• _Exercise details_: Please filter the records below and copy out every line that contains the string "PRIME". The match is case-sensitive.

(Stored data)
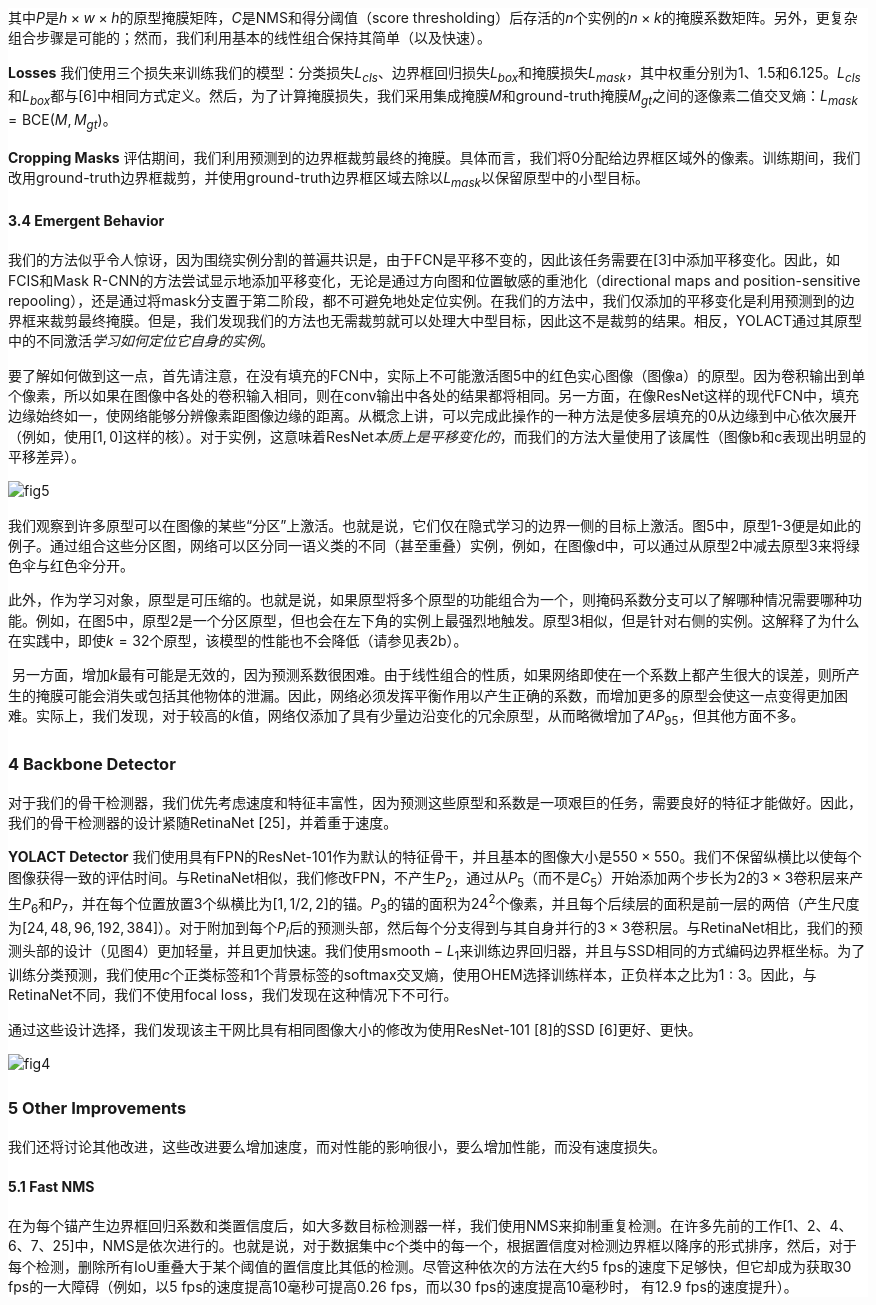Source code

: 其中$P$是$h \times w \times h$的原型掩膜矩阵，$C$是NMS和得分阈值（score thresholding）后存活的$n$个实例的$n \times k$的掩膜系数矩阵。另外，更复杂组合步骤是可能的；然而，我们利用基本的线性组合保持其简单（以及快速）。

**Losses**	我们使用三个损失来训练我们的模型：分类损失$L_{cls}$、边界框回归损失$L_{box}$和掩膜损失$L_{mask}$，其中权重分别为1、1.5和6.125。$L_{cls}$和$L_{box}$都与[6]中相同方式定义。然后，为了计算掩膜损失，我们采用集成掩膜$M$和ground-truth掩膜$M_{gt}$之间的逐像素二值交叉熵：$L_{mask}=\mbox{BCE}(M,M_{gt})$。

**Cropping Masks**	评估期间，我们利用预测到的边界框裁剪最终的掩膜。具体而言，我们将0分配给边界框区域外的像素。训练期间，我们改用ground-truth边界框裁剪，并使用ground-truth边界框区域去除以$L_{mask}$以保留原型中的小型目标。

#### 3.4	Emergent Behavior

​		我们的方法似乎令人惊讶，因为围绕实例分割的普遍共识是，由于FCN是平移不变的，因此该任务需要在[3]中添加平移变化。因此，如FCIS和Mask R-CNN的方法尝试显示地添加平移变化，无论是通过方向图和位置敏感的重池化（directional maps and position-sensitive repooling），还是通过将mask分支置于第二阶段，都不可避免地处定位实例。在我们的方法中，我们仅添加的平移变化是利用预测到的边界框来裁剪最终掩膜。但是，我们发现我们的方法也无需裁剪就可以处理大中型目标，因此这不是裁剪的结果。相反，YOLACT通过其原型中的不同激活*学习如何定位它自身的实例*。

​		要了解如何做到这一点，首先请注意，在没有填充的FCN中，实际上不可能激活图5中的红色实心图像（图像a）的原型。因为卷积输出到单个像素，所以如果在图像中各处的卷积输入相同，则在conv输出中各处的结果都将相同。另一方面，在像ResNet这样的现代FCN中，填充边缘始终如一，使网络能够分辨像素距图像边缘的距离。从概念上讲，可以完成此操作的一种方法是使多层填充的0从边缘到中心依次展开（例如，使用$[1,0]$这样的核）。对于实例，这意味着ResNet*本质上是平移变化的*，而我们的方法大量使用了该属性（图像b和c表现出明显的平移差异）。

![fig5](images/YOLACT++/fig5.png)

​		我们观察到许多原型可以在图像的某些“分区”上激活。也就是说，它们仅在隐式学习的边界一侧的目标上激活。图5中，原型1-3便是如此的例子。通过组合这些分区图，网络可以区分同一语义类的不同（甚至重叠）实例，例如，在图像d中，可以通过从原型2中减去原型3来将绿色伞与红色伞分开。

​		此外，作为学习对象，原型是可压缩的。也就是说，如果原型将多个原型的功能组合为一个，则掩码系数分支可以了解哪种情况需要哪种功能。例如，在图5中，原型2是一个分区原型，但也会在左下角的实例上最强烈地触发。原型3相似，但是针对右侧的实例。这解释了为什么在实践中，即使$k = 32$个原型，该模型的性能也不会降低（请参见表2b）。

​		另一方面，增加$k$最有可能是无效的，因为预测系数很困难。由于线性组合的性质，如果网络即使在一个系数上都产生很大的误差，则所产生的掩膜可能会消失或包括其他物体的泄漏。因此，网络必须发挥平衡作用以产生正确的系数，而增加更多的原型会使这一点变得更加困难。实际上，我们发现，对于较高的$k$值，网络仅添加了具有少量边沿变化的冗余原型，从而略微增加了$AP_{95}$，但其他方面不多。

### 4	Backbone Detector

​		对于我们的骨干检测器，我们优先考虑速度和特征丰富性，因为预测这些原型和系数是一项艰巨的任务，需要良好的特征才能做好。因此，我们的骨干检测器的设计紧随RetinaNet [25]，并着重于速度。

**YOLACT Detector**	我们使用具有FPN的ResNet-101作为默认的特征骨干，并且基本的图像大小是$550\times550$。我们不保留纵横比以使每个图像获得一致的评估时间。与RetinaNet相似，我们修改FPN，不产生$P_2$，通过从$P_5$（而不是$C_5$）开始添加两个步长为2的$3\times3$卷积层来产生$P_6$和$P_7$，并在每个位置放置3个纵横比为$[1, 1/2, 2]$的锚。$P_3$的锚的面积为$24^2$个像素，并且每个后续层的面积是前一层的两倍（产生尺度为$[24,48,96,192,384]$）。对于附加到每个$P_i$后的预测头部，然后每个分支得到与其自身并行的$3\times3$卷积层。与RetinaNet相比，我们的预测头部的设计（见图4）更加轻量，并且更加快速。我们使用$\mbox{smooth}-L_1$来训练边界回归器，并且与SSD相同的方式编码边界框坐标。为了训练分类预测，我们使用$c$个正类标签和1个背景标签的softmax交叉熵，使用OHEM选择训练样本，正负样本之比为$1:3$。因此，与RetinaNet不同，我们不使用focal loss，我们发现在这种情况下不可行。

​		通过这些设计选择，我们发现该主干网比具有相同图像大小的修改为使用ResNet-101 [8]的SSD [6]更好、更快。

![fig4](images/YOLACT++/fig4.png)

### 5	Other Improvements

​		我们还将讨论其他改进，这些改进要么增加速度，而对性能的影响很小，要么增加性能，而没有速度损失。

#### 5.1	Fast NMS

​		在为每个锚产生边界框回归系数和类置信度后，如大多数目标检测器一样，我们使用NMS来抑制重复检测。在许多先前的工作[1、2、4、6、7、25]中，NMS是依次进行的。也就是说，对于数据集中$c$个类中的每一个，根据置信度对检测边界框以降序的形式排序，然后，对于每个检测，删除所有IoU重叠大于某个阈值的置信度比其低的检测。尽管这种依次的方法在大约5 fps的速度下足够快，但它却成为获取30 fps的一大障碍（例如，以5 fps的速度提高10毫秒可提高0.26 fps，而以30 fps的速度提高10毫秒时， 有12.9 fps的速度提升）。
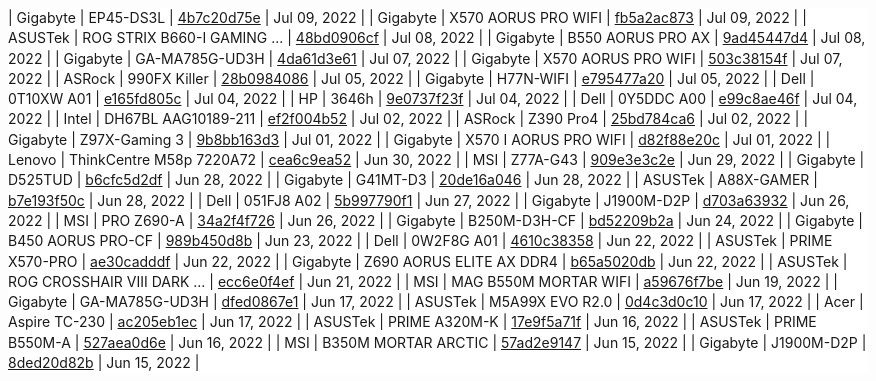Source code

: | Gigabyte      | EP45-DS3L                   | [4b7c20d75e](https://linux-hardware.org/?probe=4b7c20d75e) | Jul 09, 2022 |
| Gigabyte      | X570 AORUS PRO WIFI         | [fb5a2ac873](https://linux-hardware.org/?probe=fb5a2ac873) | Jul 09, 2022 |
| ASUSTek       | ROG STRIX B660-I GAMING ... | [48bd0906cf](https://linux-hardware.org/?probe=48bd0906cf) | Jul 08, 2022 |
| Gigabyte      | B550 AORUS PRO AX           | [9ad45447d4](https://linux-hardware.org/?probe=9ad45447d4) | Jul 08, 2022 |
| Gigabyte      | GA-MA785G-UD3H              | [4da61d3e61](https://linux-hardware.org/?probe=4da61d3e61) | Jul 07, 2022 |
| Gigabyte      | X570 AORUS PRO WIFI         | [503c38154f](https://linux-hardware.org/?probe=503c38154f) | Jul 07, 2022 |
| ASRock        | 990FX Killer                | [28b0984086](https://linux-hardware.org/?probe=28b0984086) | Jul 05, 2022 |
| Gigabyte      | H77N-WIFI                   | [e795477a20](https://linux-hardware.org/?probe=e795477a20) | Jul 05, 2022 |
| Dell          | 0T10XW A01                  | [e165fd805c](https://linux-hardware.org/?probe=e165fd805c) | Jul 04, 2022 |
| HP            | 3646h                       | [9e0737f23f](https://linux-hardware.org/?probe=9e0737f23f) | Jul 04, 2022 |
| Dell          | 0Y5DDC A00                  | [e99c8ae46f](https://linux-hardware.org/?probe=e99c8ae46f) | Jul 04, 2022 |
| Intel         | DH67BL AAG10189-211         | [ef2f004b52](https://linux-hardware.org/?probe=ef2f004b52) | Jul 02, 2022 |
| ASRock        | Z390 Pro4                   | [25bd784ca6](https://linux-hardware.org/?probe=25bd784ca6) | Jul 02, 2022 |
| Gigabyte      | Z97X-Gaming 3               | [9b8bb163d3](https://linux-hardware.org/?probe=9b8bb163d3) | Jul 01, 2022 |
| Gigabyte      | X570 I AORUS PRO WIFI       | [d82f88e20c](https://linux-hardware.org/?probe=d82f88e20c) | Jul 01, 2022 |
| Lenovo        | ThinkCentre M58p 7220A72    | [cea6c9ea52](https://linux-hardware.org/?probe=cea6c9ea52) | Jun 30, 2022 |
| MSI           | Z77A-G43                    | [909e3e3c2e](https://linux-hardware.org/?probe=909e3e3c2e) | Jun 29, 2022 |
| Gigabyte      | D525TUD                     | [b6cfc5d2df](https://linux-hardware.org/?probe=b6cfc5d2df) | Jun 28, 2022 |
| Gigabyte      | G41MT-D3                    | [20de16a046](https://linux-hardware.org/?probe=20de16a046) | Jun 28, 2022 |
| ASUSTek       | A88X-GAMER                  | [b7e193f50c](https://linux-hardware.org/?probe=b7e193f50c) | Jun 28, 2022 |
| Dell          | 051FJ8 A02                  | [5b997790f1](https://linux-hardware.org/?probe=5b997790f1) | Jun 27, 2022 |
| Gigabyte      | J1900M-D2P                  | [d703a63932](https://linux-hardware.org/?probe=d703a63932) | Jun 26, 2022 |
| MSI           | PRO Z690-A                  | [34a2f4f726](https://linux-hardware.org/?probe=34a2f4f726) | Jun 26, 2022 |
| Gigabyte      | B250M-D3H-CF                | [bd52209b2a](https://linux-hardware.org/?probe=bd52209b2a) | Jun 24, 2022 |
| Gigabyte      | B450 AORUS PRO-CF           | [989b450d8b](https://linux-hardware.org/?probe=989b450d8b) | Jun 23, 2022 |
| Dell          | 0W2F8G A01                  | [4610c38358](https://linux-hardware.org/?probe=4610c38358) | Jun 22, 2022 |
| ASUSTek       | PRIME X570-PRO              | [ae30cadddf](https://linux-hardware.org/?probe=ae30cadddf) | Jun 22, 2022 |
| Gigabyte      | Z690 AORUS ELITE AX DDR4    | [b65a5020db](https://linux-hardware.org/?probe=b65a5020db) | Jun 22, 2022 |
| ASUSTek       | ROG CROSSHAIR VIII DARK ... | [ecc6e0f4ef](https://linux-hardware.org/?probe=ecc6e0f4ef) | Jun 21, 2022 |
| MSI           | MAG B550M MORTAR WIFI       | [a59676f7be](https://linux-hardware.org/?probe=a59676f7be) | Jun 19, 2022 |
| Gigabyte      | GA-MA785G-UD3H              | [dfed0867e1](https://linux-hardware.org/?probe=dfed0867e1) | Jun 17, 2022 |
| ASUSTek       | M5A99X EVO R2.0             | [0d4c3d0c10](https://linux-hardware.org/?probe=0d4c3d0c10) | Jun 17, 2022 |
| Acer          | Aspire TC-230               | [ac205eb1ec](https://linux-hardware.org/?probe=ac205eb1ec) | Jun 17, 2022 |
| ASUSTek       | PRIME A320M-K               | [17e9f5a71f](https://linux-hardware.org/?probe=17e9f5a71f) | Jun 16, 2022 |
| ASUSTek       | PRIME B550M-A               | [527aea0d6e](https://linux-hardware.org/?probe=527aea0d6e) | Jun 16, 2022 |
| MSI           | B350M MORTAR ARCTIC         | [57ad2e9147](https://linux-hardware.org/?probe=57ad2e9147) | Jun 15, 2022 |
| Gigabyte      | J1900M-D2P                  | [8ded20d82b](https://linux-hardware.org/?probe=8ded20d82b) | Jun 15, 2022 |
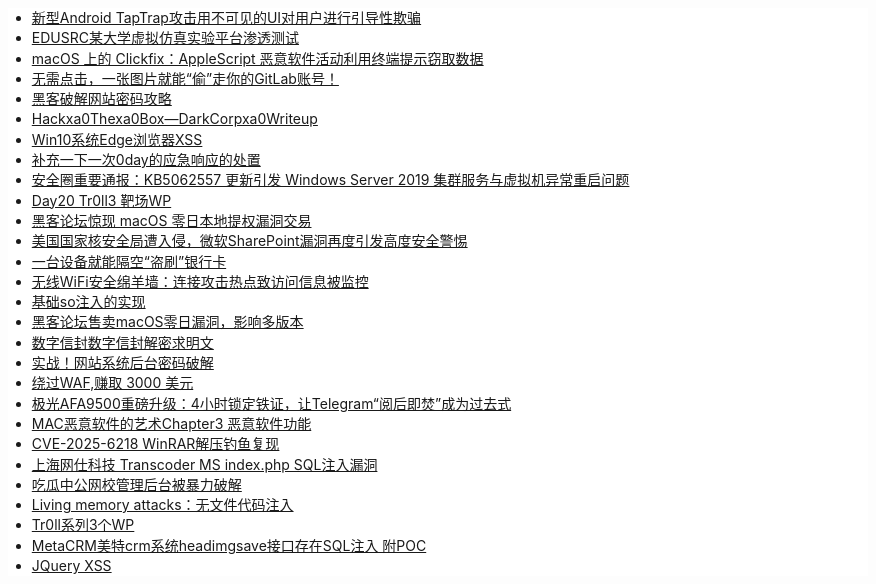 * [新型Android TapTrap攻击用不可见的UI对用户进行引导性欺骗](https://mp.weixin.qq.com/s?__biz=MzI0MDY1MDU4MQ==&mid=2247583915&idx=1&sn=323e59db4d8329d451da029aebbdf840)
* [EDUSRC某大学虚拟仿真实验平台渗透测试](https://mp.weixin.qq.com/s?__biz=Mzk0Mzc1MTI2Nw==&mid=2247493751&idx=1&sn=9e3085341a6ae8d2050158d1dac0d47c)
* [macOS 上的 Clickfix：AppleScript 恶意软件活动利用终端提示窃取数据](https://mp.weixin.qq.com/s?__biz=MzAxMjYyMzkwOA==&mid=2247531934&idx=1&sn=2cf1e67fbe201b0ea8d178a7fd415bbc)
* [无需点击，一张图片就能“偷”走你的GitLab账号！](https://mp.weixin.qq.com/s?__biz=MzkxNjc0ODA3NQ==&mid=2247484124&idx=1&sn=5a5458d328f42ec397590d09eb84787d)
* [黑客破解网站密码攻略](https://mp.weixin.qq.com/s?__biz=MzkyNTY3Nzc3Mg==&mid=2247490190&idx=1&sn=b576f89ebaf45626ce48b07924f56a18)
* [Hackxa0Thexa0Box—DarkCorpxa0Writeup](https://mp.weixin.qq.com/s?__biz=MzkxMzY0MzAxMw==&mid=2247487552&idx=1&sn=b68a5831c83886e697b5b4b6bde2e7c1)
* [Win10系统Edge浏览器XSS](https://mp.weixin.qq.com/s?__biz=MzI5MDE5NDcxMA==&mid=2650936296&idx=1&sn=3bf55be824dd84309bdfd6d5a7d5adb1)
* [补充一下一次0day的应急响应的处置](https://mp.weixin.qq.com/s?__biz=MzkzNjQ3MTk1OA==&mid=2247484012&idx=1&sn=828d32c4ba8b5de336ab5578d7c19c5e)
* [安全圈重要通报：KB5062557 更新引发 Windows Server 2019 集群服务与虚拟机异常重启问题](https://mp.weixin.qq.com/s?__biz=MzIzMzE4NDU1OQ==&mid=2652070800&idx=1&sn=d66dda88934565826afe33c467e897e9)
* [Day20 Tr0ll3 靶场WP](https://mp.weixin.qq.com/s?__biz=MzA3NDE0NTY0OQ==&mid=2247487508&idx=1&sn=71d75ab2db5272fad6a1c0154868aefa)
* [黑客论坛惊现 macOS 零日本地提权漏洞交易](https://mp.weixin.qq.com/s?__biz=MjM5NjA0NjgyMA==&mid=2651325319&idx=3&sn=cee97f8e475cb1b36f4b32bb2eace10a)
* [美国国家核安全局遭入侵，微软SharePoint漏洞再度引发高度安全警惕](https://mp.weixin.qq.com/s?__biz=MzkyMjQ5ODk5OA==&mid=2247512242&idx=1&sn=922c2417e6b979d9c41c6a0dc8f70de9)
* [一台设备就能隔空“盗刷”银行卡](https://mp.weixin.qq.com/s?__biz=MzU5ODgzNTExOQ==&mid=2247641914&idx=1&sn=94332c9a3d1026f3efb941e0aaa0540a)
* [无线WiFi安全绵羊墙：连接攻击热点致访问信息被监控](https://mp.weixin.qq.com/s?__biz=MzU0NDkyNTQ2OA==&mid=2247486096&idx=1&sn=b2880ba863ca5b8f57661010a82c5859)
* [基础so注入的实现](https://mp.weixin.qq.com/s?__biz=MjM5NTc2MDYxMw==&mid=2458597680&idx=1&sn=783c282ac77632691cce48cd1590430b)
* [黑客论坛售卖macOS零日漏洞，影响多版本](https://mp.weixin.qq.com/s?__biz=MjM5NTc2MDYxMw==&mid=2458597680&idx=2&sn=94bdebbd207e6017185371d965e5113c)
* [数字信封数字信封解密求明文](https://mp.weixin.qq.com/s?__biz=MzU1Mjk3MDY1OA==&mid=2247520817&idx=1&sn=f586ebe7d3da55c4c9e7f4c31f20b4c1)
* [实战！网站系统后台密码破解](https://mp.weixin.qq.com/s?__biz=MzkxNTIwNTkyNg==&mid=2247555531&idx=1&sn=e4b3e88ebce345bcdfa6e36c862d68a0)
* [绕过WAF,赚取 3000 美元](https://mp.weixin.qq.com/s?__biz=MzIzMTIzNTM0MA==&mid=2247497926&idx=1&sn=83c7a05461fd39f3d0fc784ba762f9f3)
* [极光AFA9500重磅升级：4小时锁定铁证，让Telegram“阅后即焚”成为过去式](https://mp.weixin.qq.com/s?__biz=MjM5ODQ3NjAwNQ==&mid=2650554098&idx=1&sn=908a0183eb24b393ea0883aea72b54dd)
* [MAC恶意软件的艺术Chapter3 恶意软件功能](https://mp.weixin.qq.com/s?__biz=Mzg4NzkwMDA5NQ==&mid=2247484968&idx=1&sn=e1ba31e4a0727d47ebf2e3b89867dd56)
* [CVE-2025-6218 WinRAR解压钓鱼复现](https://mp.weixin.qq.com/s?__biz=MzA4NjQxMDcxNA==&mid=2709355333&idx=1&sn=898ff32f538eef40225a20bdd44c5717)
* [上海网仕科技 Transcoder MS index.php SQL注入漏洞](https://mp.weixin.qq.com/s?__biz=MzkzMTcwMTg1Mg==&mid=2247492222&idx=1&sn=2c4684d601c1ee24ff0d9a175624329f)
* [吃瓜中公网校管理后台被暴力破解](https://mp.weixin.qq.com/s?__biz=MzIxMTg1ODAwNw==&mid=2247501068&idx=1&sn=31a7f4d34bd44ca769f248ad32d8cbea)
* [Living memory attacks：无文件代码注入](https://mp.weixin.qq.com/s?__biz=Mzg4NzgyODEzNQ==&mid=2247489469&idx=1&sn=e35c905795e7bee9c94a4e2a0e9bc78c)
* [Tr0ll系列3个WP](https://mp.weixin.qq.com/s?__biz=MzA3NDE0NTY0OQ==&mid=2247487746&idx=1&sn=1ebb12e0898e2d1b1e757b724040c740)
* [MetaCRM美特crm系统headimgsave接口存在SQL注入 附POC](https://mp.weixin.qq.com/s?__biz=MzIxMjEzMDkyMA==&mid=2247488705&idx=1&sn=7732c96f5bc64dc651513f04997d1901)
* [JQuery XSS](https://mp.weixin.qq.com/s?__biz=Mzg5NjUxOTM3Mg==&mid=2247489806&idx=1&sn=2995d7d1e21e940ae48940e0188f30b5)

• _Written answer_:
| ASUSTek       | PRIME X570-PRO              | [ae30cadddf](https://linux-hardware.org/?probe=ae30cadddf) | Jun 22, 2022 |
| ASUSTek       | PRIME A320M-K               | [17e9f5a71f](https://linux-hardware.org/?probe=17e9f5a71f) | Jun 16, 2022 |
| ASUSTek       | PRIME B550M-A               | [527aea0d6e](https://linux-hardware.org/?probe=527aea0d6e) | Jun 16, 2022 |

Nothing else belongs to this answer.